Key technical indicators, particularly the Relative Strength Index (RSI), emphasize the stock’s positive momentum. The RSI not only signals positive trends but also aligns with the stock trading above crucial moving averages, including the 20-day, 50-day, and 200-day Exponential Moving Averages (EMA). This convergence underscores the sustained strength in ARTEMISMED Industries price action.
In summary, the decisive breakout, coupled with favourable volume and a positive alignment of key technical indicators, suggests a bullish outlook for ARTEMISMED Industries. Traders and investors may find this analysis indicative of potential continued upward momentum in the stock.
Based on the above analysis we recommend buying ARTEMISMED Industries in cash at CMP of 320.2 for the target of 340 with a stop loss of 310.
Avalon Technologies
Buy AVALON in cash @ Rs 872.45, Stop-loss @ 840, Target @ Rs 920
AVALON is exhibiting strong bullish momentum, currently trading at an all-time high of 897.7 levels. The recent breakout above the crucial resistance at 840 levels is a significant technical development, supported by robust trading volumes, reinforcing the strength in the stock. The breakthrough suggests a potential continuation of the upward trend, offering an optimistic outlook for investors.
Additionally, AVALON is trading above key moving averages, including the short-term (20 Day), medium-term (50 Day), and long-term (200 Day) EMAs, further affirming its bullish stance. The momentum indicator, Relative Strength Index (RSI), is at 79.89 levels.
For traders, keeping an eye on the strong support near 840 levels is advisable, as a breach of this level could signal a shift in sentiment. Overall, AVALON current technical setup suggests a favourable environment for further upside potential, provided traders and investors remain vigilant to potential reversals and closely monitor key support and resistance levels.
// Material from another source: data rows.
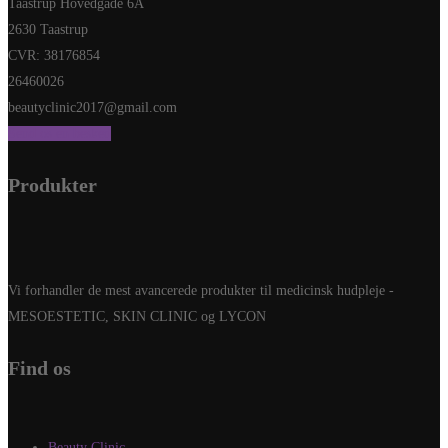
Taastrup Hovedgade 6A
2630 Taastrup
CVR: 38176854
26460026
beautyclinic2017@gmail.com
Send os en besked
Produkter
Vi forhandler de mest avancerede produkter til medicinsk hudpleje -
MESOESTETIC, SKIN CLINIC og LYCON
Find os
Beauty Clinic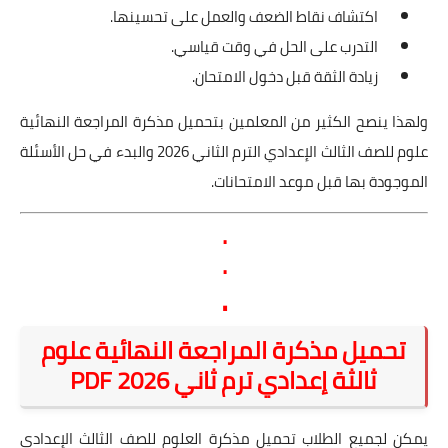
اكتشاف نقاط الضعف والعمل على تحسينها.
التدرب على الحل في وقت قياسي.
زيادة الثقة قبل دخول الامتحان.
ولهذا ينصح الكثير من المعلمين بتحميل مذكرة المراجعة النهائية
علوم للصف الثالث الإعدادي الترم الثاني 2026 والبدء في حل الأسئلة
الموجودة بها قبل موعد الامتحانات.
.
.
.
تحميل مذكرة المراجعة النهائية علوم
ثالثة إعدادي ترم ثاني 2026 PDF
يمكن لجميع الطلاب تحميل مذكرة العلوم للصف الثالث الإعدادي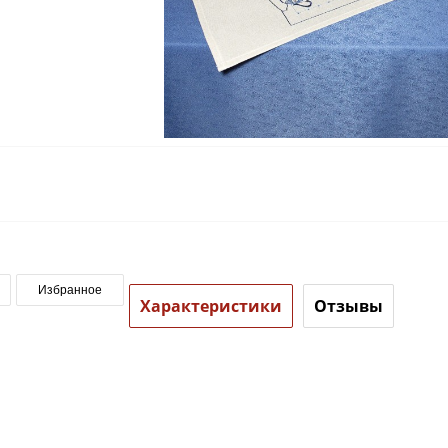
Избранное
Характеристики
Отзывы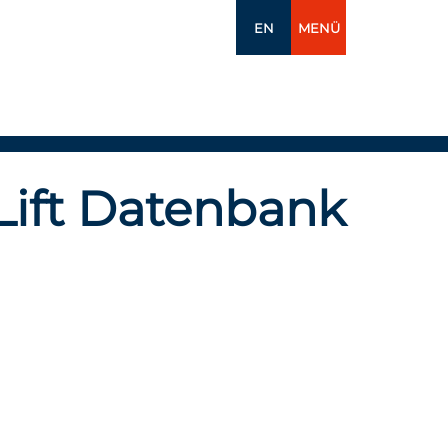
EN
MENÜ
Lift Datenbank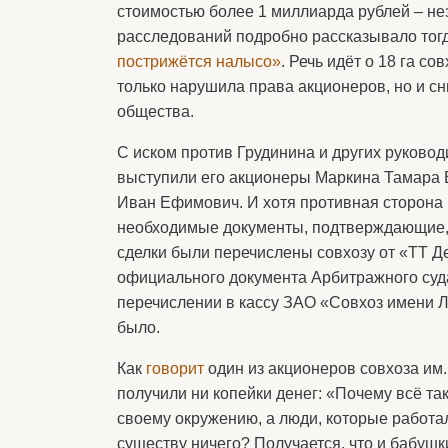
стоимостью более 1 миллиарда рублей – не
расследований подробно рассказывало тог
пострижётся налысо»
. Речь идёт о 18 га с
только нарушила права акционеров, но и с
общества.
С иском против Грудинина и других руковод
выступили его акционеры Маркина Тамара 
Иван Ефимович. И хотя противная сторона и
необходимые документы, подтверждающие, 
сделки были перечислены совхозу от «ТТ Де
официального документа Арбитражного суда
перечислении в кассу ЗАО «Совхоз имени Л
было.
Как
говорит
один из акционеров совхоза им.
получили ни копейки денег: «Почему всё та
своему окружению, а люди, которые работал
существу ничего? Получается, что и бабушк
Based on the above analysis we recommend buying AVALON and the CMP of 872.45 with a stop loss of 840 for the target of 920.
Disclaimer
The recommendations made above are by market analysts and are not advised by either the author, nor Greynium Information Technologies. The author, nor the brokerage firm nor Greynium would be liable for any losses caused as a result of decisions based on this write-up. Goodreturns.in advises users to consult with certified experts before making any investment decision.